> _WORK ORDER_:
Identify all lines below that hold "color" and collect them.

Stored data
--- START ---

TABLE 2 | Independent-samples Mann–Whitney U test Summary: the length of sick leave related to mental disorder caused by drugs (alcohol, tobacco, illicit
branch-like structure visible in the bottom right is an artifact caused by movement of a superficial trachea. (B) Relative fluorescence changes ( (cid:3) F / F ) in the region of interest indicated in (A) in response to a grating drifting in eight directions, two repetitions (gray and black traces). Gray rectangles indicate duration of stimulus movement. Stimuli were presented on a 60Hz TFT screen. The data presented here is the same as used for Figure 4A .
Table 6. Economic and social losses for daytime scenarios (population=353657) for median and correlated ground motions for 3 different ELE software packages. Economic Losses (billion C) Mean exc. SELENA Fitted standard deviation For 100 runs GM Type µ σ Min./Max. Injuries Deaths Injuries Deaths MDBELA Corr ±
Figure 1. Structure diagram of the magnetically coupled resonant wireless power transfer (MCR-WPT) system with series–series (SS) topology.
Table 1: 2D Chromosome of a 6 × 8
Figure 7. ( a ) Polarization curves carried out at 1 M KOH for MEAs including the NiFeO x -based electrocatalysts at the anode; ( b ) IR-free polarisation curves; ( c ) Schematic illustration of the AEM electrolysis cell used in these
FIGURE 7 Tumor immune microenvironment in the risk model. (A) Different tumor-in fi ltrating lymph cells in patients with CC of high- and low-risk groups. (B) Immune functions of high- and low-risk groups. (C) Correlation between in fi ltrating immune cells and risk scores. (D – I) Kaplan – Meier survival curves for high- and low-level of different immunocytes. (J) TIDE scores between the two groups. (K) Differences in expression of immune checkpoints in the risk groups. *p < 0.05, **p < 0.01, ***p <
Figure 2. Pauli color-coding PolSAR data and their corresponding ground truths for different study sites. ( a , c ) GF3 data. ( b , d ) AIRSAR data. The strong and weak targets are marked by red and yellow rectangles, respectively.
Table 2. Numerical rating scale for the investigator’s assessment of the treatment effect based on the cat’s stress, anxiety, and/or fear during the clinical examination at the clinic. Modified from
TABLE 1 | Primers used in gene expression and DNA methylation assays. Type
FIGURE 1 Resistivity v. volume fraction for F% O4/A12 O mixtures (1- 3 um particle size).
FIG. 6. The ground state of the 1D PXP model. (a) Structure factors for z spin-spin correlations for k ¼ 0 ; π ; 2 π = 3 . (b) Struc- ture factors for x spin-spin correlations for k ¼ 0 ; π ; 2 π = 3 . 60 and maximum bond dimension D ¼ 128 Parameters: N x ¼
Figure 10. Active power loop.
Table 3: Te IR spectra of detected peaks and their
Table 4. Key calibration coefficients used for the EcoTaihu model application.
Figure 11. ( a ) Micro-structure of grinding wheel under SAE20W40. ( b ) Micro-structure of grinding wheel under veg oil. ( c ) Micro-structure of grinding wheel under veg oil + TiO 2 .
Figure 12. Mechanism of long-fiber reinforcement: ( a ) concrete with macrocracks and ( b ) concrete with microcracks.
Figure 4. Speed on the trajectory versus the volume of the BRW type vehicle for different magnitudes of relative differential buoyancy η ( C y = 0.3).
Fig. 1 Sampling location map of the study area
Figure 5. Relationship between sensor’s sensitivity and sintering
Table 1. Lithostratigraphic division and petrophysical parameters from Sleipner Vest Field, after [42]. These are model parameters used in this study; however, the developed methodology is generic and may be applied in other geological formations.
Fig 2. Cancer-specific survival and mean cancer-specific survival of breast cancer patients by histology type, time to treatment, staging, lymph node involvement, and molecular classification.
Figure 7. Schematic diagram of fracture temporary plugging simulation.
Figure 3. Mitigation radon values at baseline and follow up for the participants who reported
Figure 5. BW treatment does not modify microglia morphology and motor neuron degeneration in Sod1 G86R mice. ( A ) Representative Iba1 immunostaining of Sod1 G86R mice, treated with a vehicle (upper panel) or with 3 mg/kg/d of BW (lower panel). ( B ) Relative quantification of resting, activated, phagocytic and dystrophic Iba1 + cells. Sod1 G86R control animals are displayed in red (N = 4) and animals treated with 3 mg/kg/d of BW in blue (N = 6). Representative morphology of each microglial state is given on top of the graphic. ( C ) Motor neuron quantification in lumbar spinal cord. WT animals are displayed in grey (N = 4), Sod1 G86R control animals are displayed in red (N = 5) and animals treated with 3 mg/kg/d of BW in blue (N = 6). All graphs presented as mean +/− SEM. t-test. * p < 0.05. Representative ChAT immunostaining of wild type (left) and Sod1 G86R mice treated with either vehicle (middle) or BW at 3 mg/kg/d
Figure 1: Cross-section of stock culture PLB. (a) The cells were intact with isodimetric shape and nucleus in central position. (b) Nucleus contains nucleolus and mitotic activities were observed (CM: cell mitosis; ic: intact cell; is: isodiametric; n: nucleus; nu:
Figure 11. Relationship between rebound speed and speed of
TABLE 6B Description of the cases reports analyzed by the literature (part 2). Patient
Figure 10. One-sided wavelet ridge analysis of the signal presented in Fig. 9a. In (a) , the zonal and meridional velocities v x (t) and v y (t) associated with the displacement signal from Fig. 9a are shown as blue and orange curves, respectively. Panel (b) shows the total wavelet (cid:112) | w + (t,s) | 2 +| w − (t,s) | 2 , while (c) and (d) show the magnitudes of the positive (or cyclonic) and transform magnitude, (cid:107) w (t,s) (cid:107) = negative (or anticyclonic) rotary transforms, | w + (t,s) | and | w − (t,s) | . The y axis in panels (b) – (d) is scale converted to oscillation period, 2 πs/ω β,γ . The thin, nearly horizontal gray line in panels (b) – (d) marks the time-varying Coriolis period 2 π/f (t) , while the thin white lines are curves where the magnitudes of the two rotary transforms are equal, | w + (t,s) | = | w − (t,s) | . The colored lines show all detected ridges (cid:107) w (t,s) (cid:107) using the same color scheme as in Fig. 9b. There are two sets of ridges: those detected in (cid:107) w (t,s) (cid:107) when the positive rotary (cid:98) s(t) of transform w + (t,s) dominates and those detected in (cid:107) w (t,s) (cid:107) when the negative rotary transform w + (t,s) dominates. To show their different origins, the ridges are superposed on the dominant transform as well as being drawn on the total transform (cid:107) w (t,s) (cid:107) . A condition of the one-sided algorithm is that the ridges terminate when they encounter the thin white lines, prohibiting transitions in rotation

--- END ---

> _YOUR SOLUTION_:
Figure 2. Pauli color-coding PolSAR data and their corresponding ground truths for different study sites. ( a , c ) GF3 data. ( b , d ) AIRSAR data. The strong and weak targets are marked by red and yellow rectangles, respectively.
Figure 10. One-sided wavelet ridge analysis of the signal presented in Fig. 9a. In (a) , the zonal and meridional velocities v x (t) and v y (t) associated with the displacement signal from Fig. 9a are shown as blue and orange curves, respectively. Panel (b) shows the total wavelet (cid:112) | w + (t,s) | 2 +| w − (t,s) | 2 , while (c) and (d) show the magnitudes of the positive (or cyclonic) and transform magnitude, (cid:107) w (t,s) (cid:107) = negative (or anticyclonic) rotary transforms, | w + (t,s) | and | w − (t,s) | . The y axis in panels (b) – (d) is scale converted to oscillation period, 2 πs/ω β,γ . The thin, nearly horizontal gray line in panels (b) – (d) marks the time-varying Coriolis period 2 π/f (t) , while the thin white lines are curves where the magnitudes of the two rotary transforms are equal, | w + (t,s) | = | w − (t,s) | . The colored lines show all detected ridges (cid:107) w (t,s) (cid:107) using the same color scheme as in Fig. 9b. There are two sets of ridges: those detected in (cid:107) w (t,s) (cid:107) when the positive rotary (cid:98) s(t) of transform w + (t,s) dominates and those detected in (cid:107) w (t,s) (cid:107) when the negative rotary transform w + (t,s) dominates. To show their different origins, the ridges are superposed on the dominant transform as well as being drawn on the total transform (cid:107) w (t,s) (cid:107) . A condition of the one-sided algorithm is that the ridges terminate when they encounter the thin white lines, prohibiting transitions in rotation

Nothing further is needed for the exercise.